Subset verification and search algorithms for causal DAGs

Learning causal relationships between variables is a fundamental task in causal inference and directed acyclic graphs (DAGs) are a popular choice to represent the causal relationships. As one can recover a causal graph only up to its Markov equivalence class from observations, interventions are often used for the recovery task. Interventions are costly in general and it is important to design algorithms that minimize the number of interventions performed. In this work, we study the problem of identifying the smallest set of interventions required to learn the causal relationships between a subset of edges (target edges). Under the assumptions of faithfulness, causal sufficiency, and ideal interventions, we study this problem in two settings: when the underlying ground truth causal graph is known (subset verification) and when it is unknown (subset search). For the subset verification problem, we provide an efficient algorithm to compute a minimum sized interventional set; we further extend these results to bounded size non-atomic interventions and node-dependent interventional costs. For the subset search problem, in the worst case, we show that no algorithm (even with adaptivity or randomization) can achieve an approximation ratio that is asymptotically better than the vertex cover of the target edges when compared with the subset verification number. This result is surprising as there exists a logarithmic approximation algorithm for the search problem when we wish to recover the whole causal graph. To obtain our results, we prove several interesting structural properties of interventional causal graphs that we believe have applications beyond the subset verification/search problems studied here.
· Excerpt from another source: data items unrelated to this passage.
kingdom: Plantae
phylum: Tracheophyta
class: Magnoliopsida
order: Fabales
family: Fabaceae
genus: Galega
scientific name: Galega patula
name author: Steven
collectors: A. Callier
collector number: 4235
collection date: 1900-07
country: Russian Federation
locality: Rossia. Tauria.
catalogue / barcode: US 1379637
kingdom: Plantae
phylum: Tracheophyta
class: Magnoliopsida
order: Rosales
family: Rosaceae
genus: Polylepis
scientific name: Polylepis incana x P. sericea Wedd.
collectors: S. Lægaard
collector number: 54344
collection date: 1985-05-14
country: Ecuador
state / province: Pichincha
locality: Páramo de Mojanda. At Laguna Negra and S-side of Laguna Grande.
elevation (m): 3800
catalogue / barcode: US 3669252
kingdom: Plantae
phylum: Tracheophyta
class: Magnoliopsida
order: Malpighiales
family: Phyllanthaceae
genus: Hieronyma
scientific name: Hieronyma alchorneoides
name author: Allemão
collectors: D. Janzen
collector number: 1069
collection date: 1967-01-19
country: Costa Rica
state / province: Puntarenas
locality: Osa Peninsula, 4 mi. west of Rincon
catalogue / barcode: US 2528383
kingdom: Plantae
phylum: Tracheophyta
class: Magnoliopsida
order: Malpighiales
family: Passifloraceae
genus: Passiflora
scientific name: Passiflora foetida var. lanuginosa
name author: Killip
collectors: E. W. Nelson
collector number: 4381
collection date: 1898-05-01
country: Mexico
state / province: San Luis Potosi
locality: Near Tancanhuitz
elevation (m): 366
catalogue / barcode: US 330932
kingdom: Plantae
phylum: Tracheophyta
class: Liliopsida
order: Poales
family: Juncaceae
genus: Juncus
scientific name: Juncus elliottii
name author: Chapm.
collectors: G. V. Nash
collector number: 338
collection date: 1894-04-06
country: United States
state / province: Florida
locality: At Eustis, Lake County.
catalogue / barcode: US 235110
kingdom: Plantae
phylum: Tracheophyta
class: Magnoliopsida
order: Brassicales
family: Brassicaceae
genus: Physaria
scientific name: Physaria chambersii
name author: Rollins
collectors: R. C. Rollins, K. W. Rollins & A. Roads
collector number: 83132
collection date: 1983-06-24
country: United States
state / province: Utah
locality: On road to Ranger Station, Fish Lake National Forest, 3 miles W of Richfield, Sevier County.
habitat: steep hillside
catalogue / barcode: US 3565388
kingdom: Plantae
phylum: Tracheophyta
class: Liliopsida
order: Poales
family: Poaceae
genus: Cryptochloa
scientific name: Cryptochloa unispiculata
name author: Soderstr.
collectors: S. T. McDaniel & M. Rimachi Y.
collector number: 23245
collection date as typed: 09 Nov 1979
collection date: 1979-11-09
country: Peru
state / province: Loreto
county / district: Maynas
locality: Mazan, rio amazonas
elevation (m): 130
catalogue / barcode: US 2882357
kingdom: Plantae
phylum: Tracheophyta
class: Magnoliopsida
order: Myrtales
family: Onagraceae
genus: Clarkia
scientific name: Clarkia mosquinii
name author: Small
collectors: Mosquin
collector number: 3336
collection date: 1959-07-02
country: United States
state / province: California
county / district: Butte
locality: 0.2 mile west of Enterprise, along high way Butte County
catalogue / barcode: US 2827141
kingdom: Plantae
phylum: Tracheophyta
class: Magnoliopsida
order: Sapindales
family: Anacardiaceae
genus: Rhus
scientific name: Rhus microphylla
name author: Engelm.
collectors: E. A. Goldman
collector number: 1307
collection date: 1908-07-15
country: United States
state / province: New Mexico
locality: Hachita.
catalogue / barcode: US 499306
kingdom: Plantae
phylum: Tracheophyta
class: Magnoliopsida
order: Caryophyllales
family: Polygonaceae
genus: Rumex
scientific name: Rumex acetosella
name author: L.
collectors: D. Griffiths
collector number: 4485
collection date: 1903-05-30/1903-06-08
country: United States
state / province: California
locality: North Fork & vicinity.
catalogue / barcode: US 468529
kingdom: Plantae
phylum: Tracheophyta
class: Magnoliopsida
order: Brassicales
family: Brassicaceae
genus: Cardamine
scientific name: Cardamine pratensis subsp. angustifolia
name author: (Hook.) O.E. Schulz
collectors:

翻译：学习变量之间的因果关系是因果推断中的基本任务，而有向无环图（DAG）是表示因果关系的常用选择。由于仅通过观测数据只能将因果图恢复至其马尔可夫等价类，因此通常需要使用干预来完成恢复任务。干预手段通常代价高昂，设计能最小化干预次数的算法至关重要。本文研究如何识别学习一组边（目标边）之间因果关系所需的最小干预集问题。在忠实性、因果充分性和理想干预的假设下，我们在两种场景下研究该问题：当基础真实因果图已知时（子集验证）和未知时（子集搜索）。针对子集验证问题，我们提出了一种高效算法来计算最小规模的干预集；我们进一步将这些结果推广到有界大小的非原子干预和节点相关干预成本的情形。针对子集搜索问题，在最坏情况下，我们证明：与子集验证数相比，没有任何算法（即使具有自适应或随机化能力）能实现渐近优于目标边顶点覆盖的近似比。这一结果令人意外，因为当需要恢复整个因果图时，存在一种对数近似算法来解决搜索问题。为获得这些结果，我们证明了干预因果图的若干有趣结构性质，这些性质我们认为不仅适用于本文研究的子集验证/搜索问题，还具有更广泛的应用前景。